Work instruction: Report every line of the data where the string "please" appears.

(Available records begins)

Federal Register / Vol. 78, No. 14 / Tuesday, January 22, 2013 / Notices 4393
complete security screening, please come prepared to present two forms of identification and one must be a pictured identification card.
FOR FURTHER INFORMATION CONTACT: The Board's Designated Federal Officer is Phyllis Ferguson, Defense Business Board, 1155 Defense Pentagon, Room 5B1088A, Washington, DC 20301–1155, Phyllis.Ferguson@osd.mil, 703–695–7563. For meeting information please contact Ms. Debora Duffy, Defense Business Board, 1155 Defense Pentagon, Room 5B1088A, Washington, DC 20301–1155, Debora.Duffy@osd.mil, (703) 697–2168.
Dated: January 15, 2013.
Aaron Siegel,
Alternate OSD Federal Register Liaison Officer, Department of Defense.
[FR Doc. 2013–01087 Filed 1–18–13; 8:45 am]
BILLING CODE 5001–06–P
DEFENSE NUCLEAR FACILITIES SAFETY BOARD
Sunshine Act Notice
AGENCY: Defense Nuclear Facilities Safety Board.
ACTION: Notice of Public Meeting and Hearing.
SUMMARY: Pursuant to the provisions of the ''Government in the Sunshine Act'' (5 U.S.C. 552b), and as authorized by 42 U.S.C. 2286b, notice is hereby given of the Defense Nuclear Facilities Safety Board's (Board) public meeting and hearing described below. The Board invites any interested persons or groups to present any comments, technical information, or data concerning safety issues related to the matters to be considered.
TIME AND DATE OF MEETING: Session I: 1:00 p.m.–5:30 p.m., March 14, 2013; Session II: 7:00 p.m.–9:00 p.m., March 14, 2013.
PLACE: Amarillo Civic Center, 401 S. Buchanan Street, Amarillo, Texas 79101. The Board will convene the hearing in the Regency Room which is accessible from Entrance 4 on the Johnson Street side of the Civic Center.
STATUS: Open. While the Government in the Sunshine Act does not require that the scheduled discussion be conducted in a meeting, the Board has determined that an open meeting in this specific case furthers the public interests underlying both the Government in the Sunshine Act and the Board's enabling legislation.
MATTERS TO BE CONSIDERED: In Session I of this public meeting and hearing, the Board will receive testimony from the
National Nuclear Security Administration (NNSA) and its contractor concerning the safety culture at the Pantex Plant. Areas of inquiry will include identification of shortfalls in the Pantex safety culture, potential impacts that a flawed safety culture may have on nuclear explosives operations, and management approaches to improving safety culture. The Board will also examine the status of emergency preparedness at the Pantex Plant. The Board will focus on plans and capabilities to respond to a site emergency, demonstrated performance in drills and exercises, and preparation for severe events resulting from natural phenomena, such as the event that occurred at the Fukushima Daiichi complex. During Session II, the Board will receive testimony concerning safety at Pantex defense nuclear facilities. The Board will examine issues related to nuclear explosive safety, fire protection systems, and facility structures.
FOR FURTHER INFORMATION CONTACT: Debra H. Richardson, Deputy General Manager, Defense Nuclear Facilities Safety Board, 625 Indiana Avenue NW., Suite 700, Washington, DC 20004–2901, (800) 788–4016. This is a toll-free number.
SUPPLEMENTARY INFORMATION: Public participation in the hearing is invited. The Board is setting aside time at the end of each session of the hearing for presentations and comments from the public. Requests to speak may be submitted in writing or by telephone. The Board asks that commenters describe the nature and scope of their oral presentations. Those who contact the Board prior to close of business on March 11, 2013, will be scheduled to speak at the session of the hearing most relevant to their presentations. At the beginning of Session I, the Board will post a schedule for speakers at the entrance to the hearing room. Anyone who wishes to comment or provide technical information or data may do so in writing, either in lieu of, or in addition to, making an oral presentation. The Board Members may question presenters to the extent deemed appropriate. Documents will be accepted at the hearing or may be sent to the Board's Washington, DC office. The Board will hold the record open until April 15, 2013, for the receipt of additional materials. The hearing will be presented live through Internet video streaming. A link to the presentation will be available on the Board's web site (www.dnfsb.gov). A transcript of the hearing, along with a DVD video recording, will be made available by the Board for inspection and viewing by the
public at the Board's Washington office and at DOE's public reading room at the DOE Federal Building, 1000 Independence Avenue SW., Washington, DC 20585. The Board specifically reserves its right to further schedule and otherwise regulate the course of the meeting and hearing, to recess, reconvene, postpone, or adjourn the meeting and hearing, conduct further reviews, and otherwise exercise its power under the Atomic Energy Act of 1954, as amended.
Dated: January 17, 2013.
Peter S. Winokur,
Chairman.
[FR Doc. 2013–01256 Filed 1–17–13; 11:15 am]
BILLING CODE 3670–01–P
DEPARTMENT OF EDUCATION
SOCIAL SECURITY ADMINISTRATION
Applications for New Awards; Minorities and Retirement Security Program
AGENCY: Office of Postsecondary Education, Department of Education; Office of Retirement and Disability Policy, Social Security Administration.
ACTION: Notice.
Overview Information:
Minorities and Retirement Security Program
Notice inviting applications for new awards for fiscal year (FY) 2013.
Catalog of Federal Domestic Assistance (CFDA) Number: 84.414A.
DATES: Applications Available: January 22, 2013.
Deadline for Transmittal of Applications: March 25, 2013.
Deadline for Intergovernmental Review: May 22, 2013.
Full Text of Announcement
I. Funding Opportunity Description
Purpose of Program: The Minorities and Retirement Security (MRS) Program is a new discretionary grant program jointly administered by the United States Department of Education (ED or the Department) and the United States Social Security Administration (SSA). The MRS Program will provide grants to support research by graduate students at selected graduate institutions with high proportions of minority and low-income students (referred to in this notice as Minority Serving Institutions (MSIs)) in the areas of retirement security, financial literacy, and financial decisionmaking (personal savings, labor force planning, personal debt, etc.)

(Available records ends)

Solution:
complete security screening, please come prepared to present two forms of identification and one must be a pictured identification card.
FOR FURTHER INFORMATION CONTACT: The Board's Designated Federal Officer is Phyllis Ferguson, Defense Business Board, 1155 Defense Pentagon, Room 5B1088A, Washington, DC 20301–1155, Phyllis.Ferguson@osd.mil, 703–695–7563. For meeting information please contact Ms. Debora Duffy, Defense Business Board, 1155 Defense Pentagon, Room 5B1088A, Washington, DC 20301–1155, Debora.Duffy@osd.mil, (703) 697–2168.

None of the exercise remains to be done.